What Our Machine Does NOT Measure

It’s important to understand what the texture analyzer can tell us, and what it can’t. It cannot measure actuation point, pretravel, some aspects of the rebound, nor switch lifetime.

Actuation point is one of the more misunderstood switch metrics. For example, with a tactile switch, you’ll see a bump in the force curve; it stands to reason that the bump is the actuation point, right? But those are unrelated; the tactile bump is caused by a part of the switch mechanism that might not be the same part as the one responsible for registering a keypress. In the vast majority of keyboard switches, the part that causes the tactile bump and the part that facilitates actuation are not one and the same, and as a result they don’t generally coincide 100%. Actuation may happen at virtually any point in the key travel, technically. You can see that here:

This brings us to another important clarification regarding the actuation point: There’s a difference between when the switch actuates (triggers a digital event) and when a character appears on your monitor. This process requires a longer explanation, but in a nutshell, when you press a key, at some point the switch actuates; it sends a digital signal across the PCB and into the MCU; then it goes from the MCU, across another path on the PCB, to the USB bus; and from there the signal flows through the keyboard cable and into the computer, where it’s processed and tells the computer to produce the character on the screen.

All of this happens extremely fast - but there is a certain amount of lag. A texture analyzer is incapable of such a measurement; to do so requires measuring electrical signals, and it would also require precise knowledge of where in the key travel the switch sends the electrical signal. Therefore, we cannot measure the actuation point using a texture analyzer.

If we cannot precisely determine the actuation point, then we cannot accurately measure pretravel, because the pretravel ends at the actuation point.
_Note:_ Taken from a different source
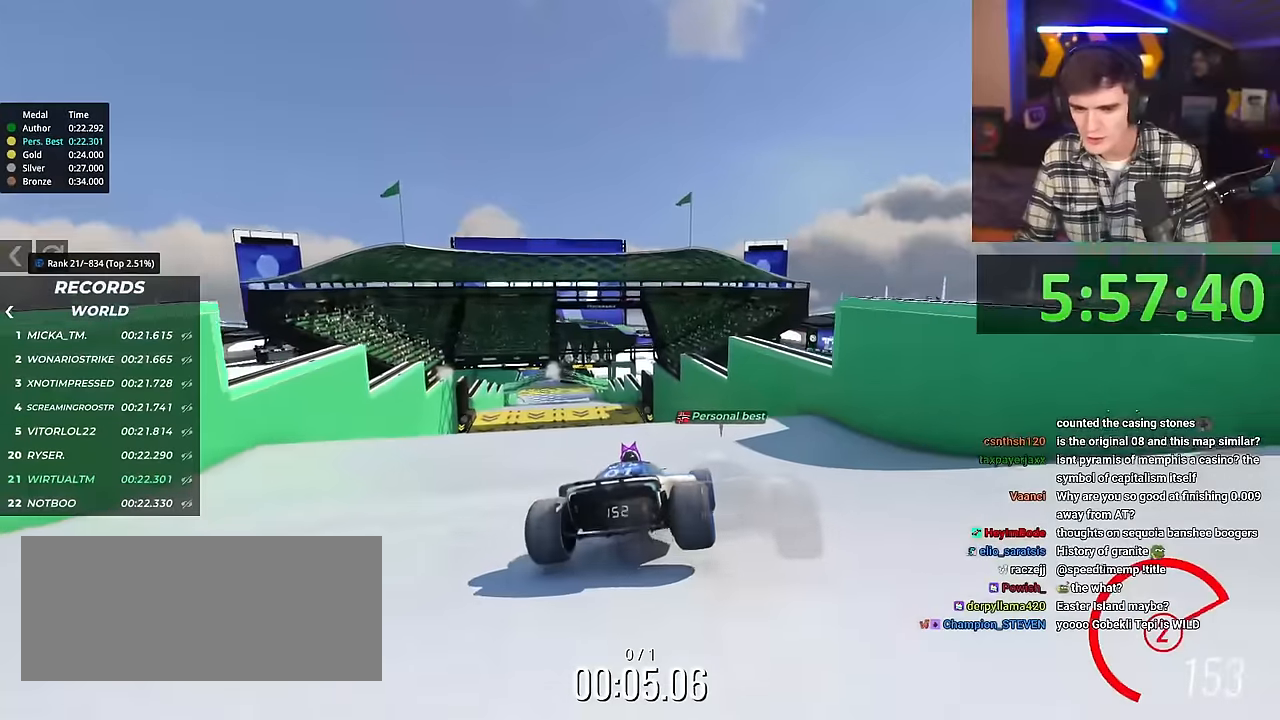
{"keys": ["left", "up"], "events": [[200, "left", "down"]]}
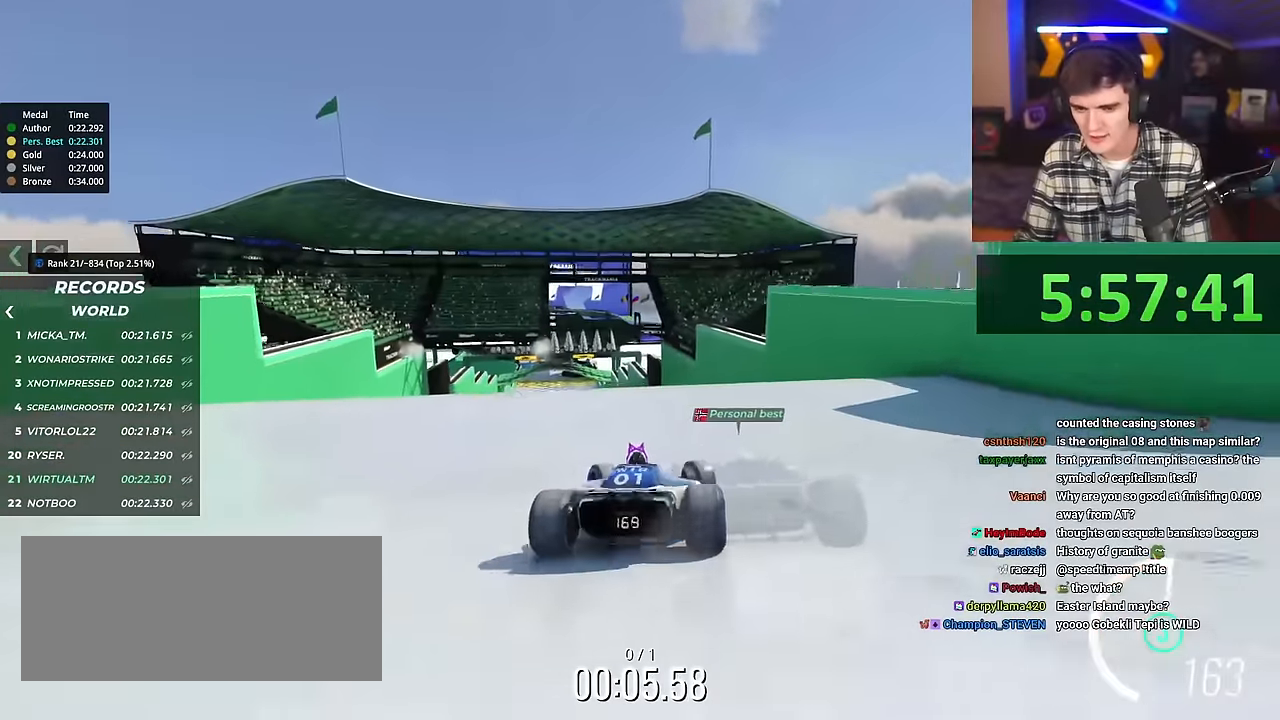
{"keys": [], "events": [[216, "up", "up"], [367, "left", "up"]]}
Further, the texture analyzer cannot measure switch lifetime. We stated earlier in this article why the switch lifetime claims from switch manufacturers are mostly pointless marketing spin. (In short: The vast majority of users will never reach 50 million keypresses in the time they own and use a keyboard, so whether a switch is rated for 50 million, 60 million, or 80 millions presses is meaningless in real life.) In any case, testing those claims is an impossible task for a texture analyzer like the one we use. It requires an incredibly expensive piece of factory equipment that presses all the keys on a keyboard fast enough and over a long enough period of time to measure any claims about switch lifetime.